THE PROBLEM: What is needed is the number of lines below that contain the string "staré", with no other text.

DATA FOR THE TASK:

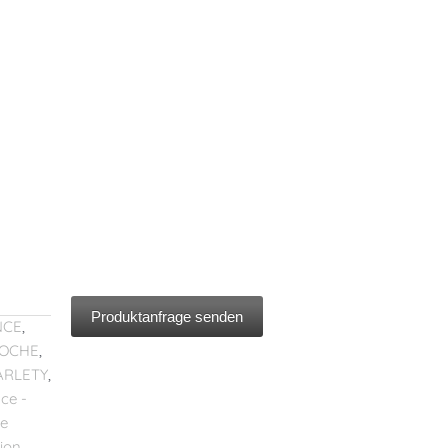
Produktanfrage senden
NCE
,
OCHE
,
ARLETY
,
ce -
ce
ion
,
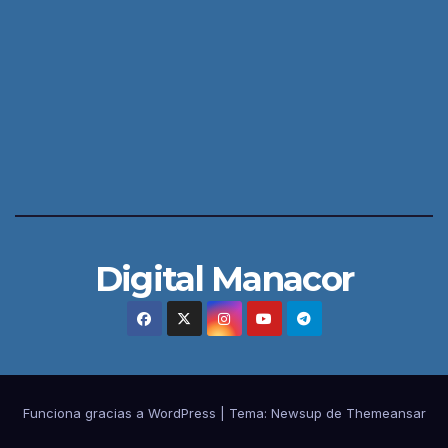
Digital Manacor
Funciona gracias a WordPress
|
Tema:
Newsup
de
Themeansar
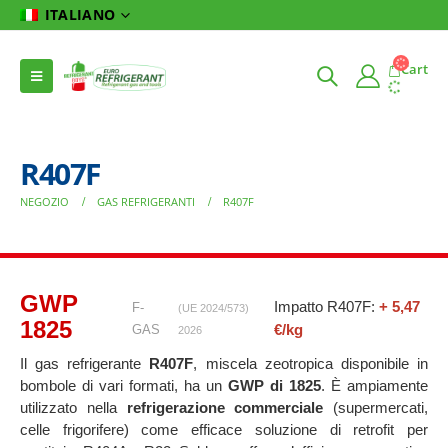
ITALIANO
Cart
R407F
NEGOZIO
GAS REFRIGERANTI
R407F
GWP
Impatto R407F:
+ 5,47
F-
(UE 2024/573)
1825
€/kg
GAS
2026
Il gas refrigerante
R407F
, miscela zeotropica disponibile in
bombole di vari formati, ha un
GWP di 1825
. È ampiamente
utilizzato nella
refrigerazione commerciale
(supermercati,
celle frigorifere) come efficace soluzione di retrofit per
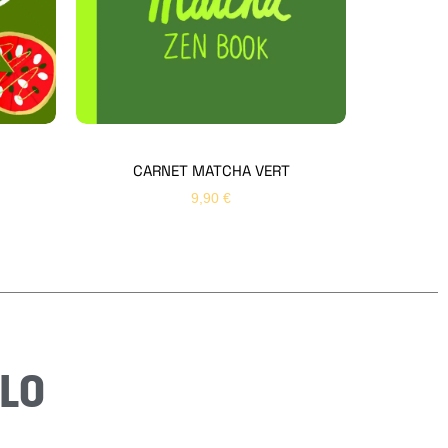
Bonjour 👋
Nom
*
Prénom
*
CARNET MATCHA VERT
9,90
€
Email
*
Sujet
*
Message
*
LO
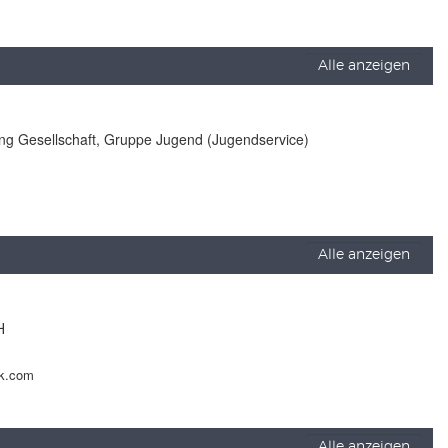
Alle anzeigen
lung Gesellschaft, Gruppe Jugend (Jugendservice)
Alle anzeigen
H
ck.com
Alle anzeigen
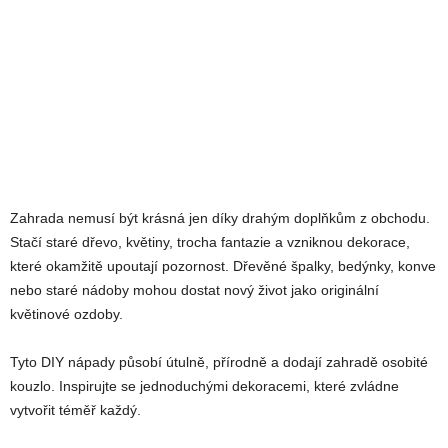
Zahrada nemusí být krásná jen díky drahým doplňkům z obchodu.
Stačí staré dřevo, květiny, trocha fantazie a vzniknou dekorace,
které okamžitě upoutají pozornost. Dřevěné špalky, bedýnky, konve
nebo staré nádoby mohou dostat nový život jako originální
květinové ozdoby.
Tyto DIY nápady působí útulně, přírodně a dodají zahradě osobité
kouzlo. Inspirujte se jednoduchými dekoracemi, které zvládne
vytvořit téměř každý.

ANSWER AREA: 2